Com o tempo, o mandato e as funções do Acnur se foram ampliando, pois o número de refugiados se foi multiplicando. Converteu-se num persistente tema da ordem mundial pelas conseqüências das guerras localizadas, dos desdobramentos do processo de descolonização, das tensões étnicas, dos fundamentalismos, dos conflitos bélicos internos, da xenofobia, das catástrofes naturais, da fome, das crises econômicas. Estima-se que, nas últimas cinco décadas, cerca de 50 milhões de pessoas tenham sido assistidas pelo Acnur, que, sediado em Genebra, hoje atua em 115 países. Atualmente é de cerca de 17 milhões o número de refugiados e assemelhados espalhados por todas as regiões geográficas do mundo.

O Acnur pode ser considerado, para recorrer à terminologia de Luigi Ferrajoli, uma das poucas instituições de garantia que operam no plano mundial. Exerce, em relação aos deslocados no mundo, uma função internacional de proteção diplomática e consular que os refugiados não têm, substituindo, assim, o vazio jurídico da carência da ação estatal. Atua como uma instância internacional própria, que exerce os seus bons ofícios junto aos Estados, para criar oportunidades de ajustamento e acomodação dos refugiados. Provê assistência humanitária - água, comida, cuidados médicos - para os refugiados e assemelhados que se encontram em situação de vulnerabilidade crítica.

O Acnur tem uma relevante folha de serviços prestados à humanidade e o novo alto comissário, António Guterres, acabou de assumir, em 15/6, as suas funções. No processo da sua indicação para o cargo, disputado por personalidades de relevo no cenário internacional, o antigo primeiro-ministro português, que na sua gestão (1996-2002) impulsionou e aprofundou os laços econômicos e políticos que unem o Brasil e Portugal, teve o apoio do governo brasileiro. Não lhe faltaram, também, no processo de sua indicação por Kofi Annan, o discreto, mas efetivo respaldo de Fernando Henrique Cardoso, o endosso diplomático de países como a Rússia, a China e o México e os méritos derivados da sua presidência da Internacional Socialista.

Foram aspectos relevantes para a indicação de Guterres, confirmada pela Assembléia-Geral da ONU em 27/5, segundo declarações do chefe do gabinete de Kofi Annan, sua compreensão das características do sistema político internacional, desde a migração à economia, que continuam dando origem aos refugiados; a importância de terem os refugiados e assemelhados um defensor, como ele, com peso político e competência, que saiba, por isso mesmo, falar com eficácia, mereça o respeito dos meios de informação e tenha aptidões para construir em todos os quadrantes uma rede de contactos e apoios. Além do mais, como observou o chanceler português Diogo Freitas do Amaral em carta datada de 13/5/2005 à secretária de Estado norte-americana Condoleezza Rice, defendendo a candidatura de Guterres, tem ele qualidades indispensáveis para o cargo, pois é "um homem compassivo" e "um político determinado" - como mostrou na crise de Timor em 1999 e na guerra do Kosovo -, com capacidade de interagir de forma positiva e dinâmica com muitas culturas.

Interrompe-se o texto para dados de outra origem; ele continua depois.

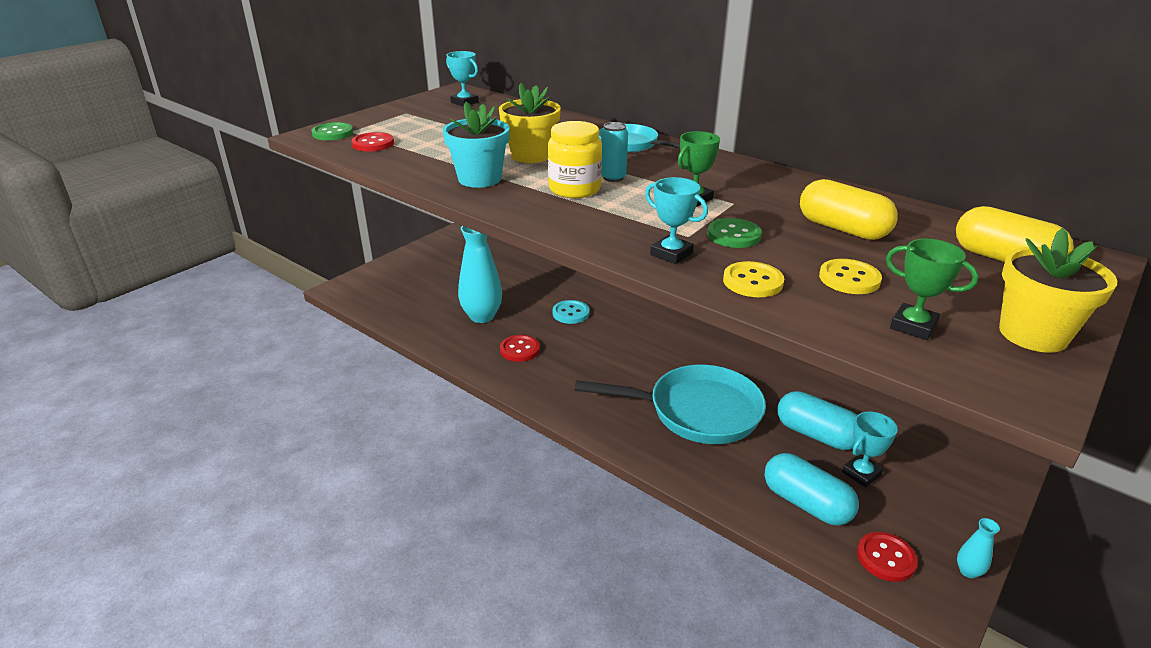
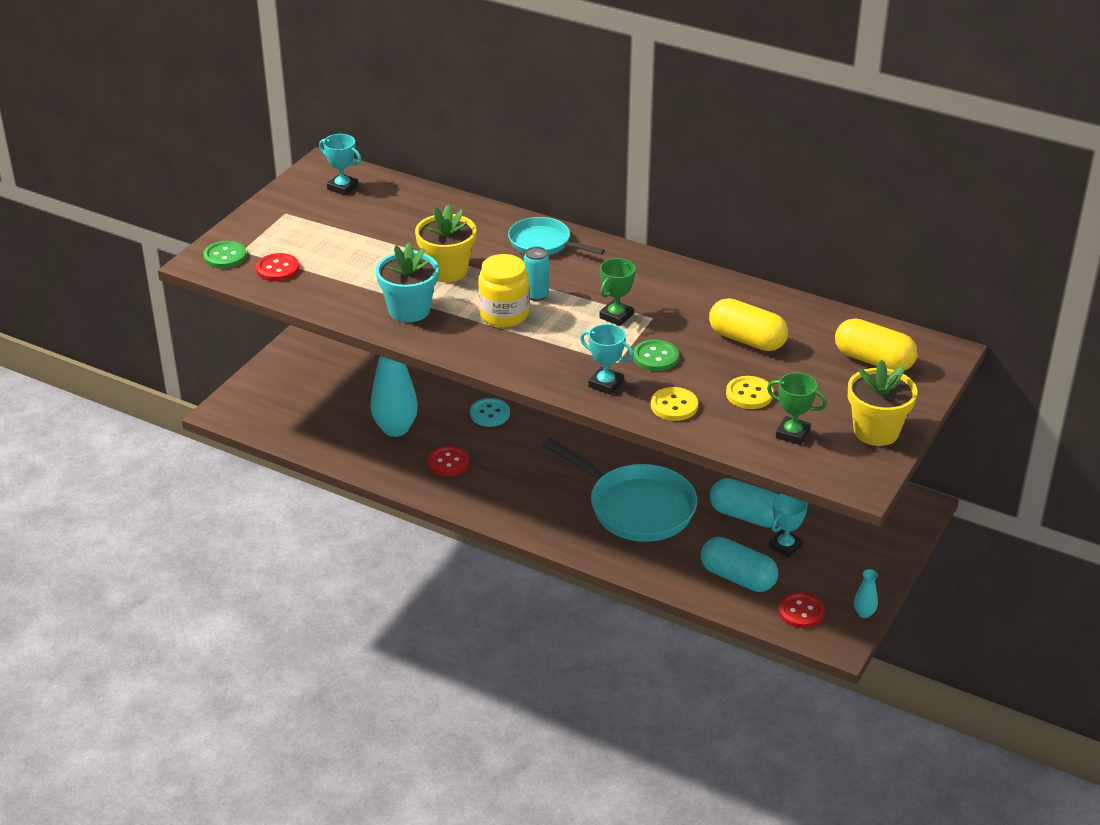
camera: 10 degrees left, 5 degrees up
turquoise pan [575,365,766,444] -> turquoise pan turned 45 degrees clockwise [542,438,697,542]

É sombrio e permeado por tensões o cenário internacional. Neste contexto, a posse de Guterres no Acnur é um dos poucos sinais positivos. Com efeito, por suas qualidades e seu sentido de missão, saberá trabalhar para dar efetividade ao kantiano princípio de hospitalidade universal, contribuindo para que os refugiados se possam sentir um pouco mais à vontade e em casa num mundo comum.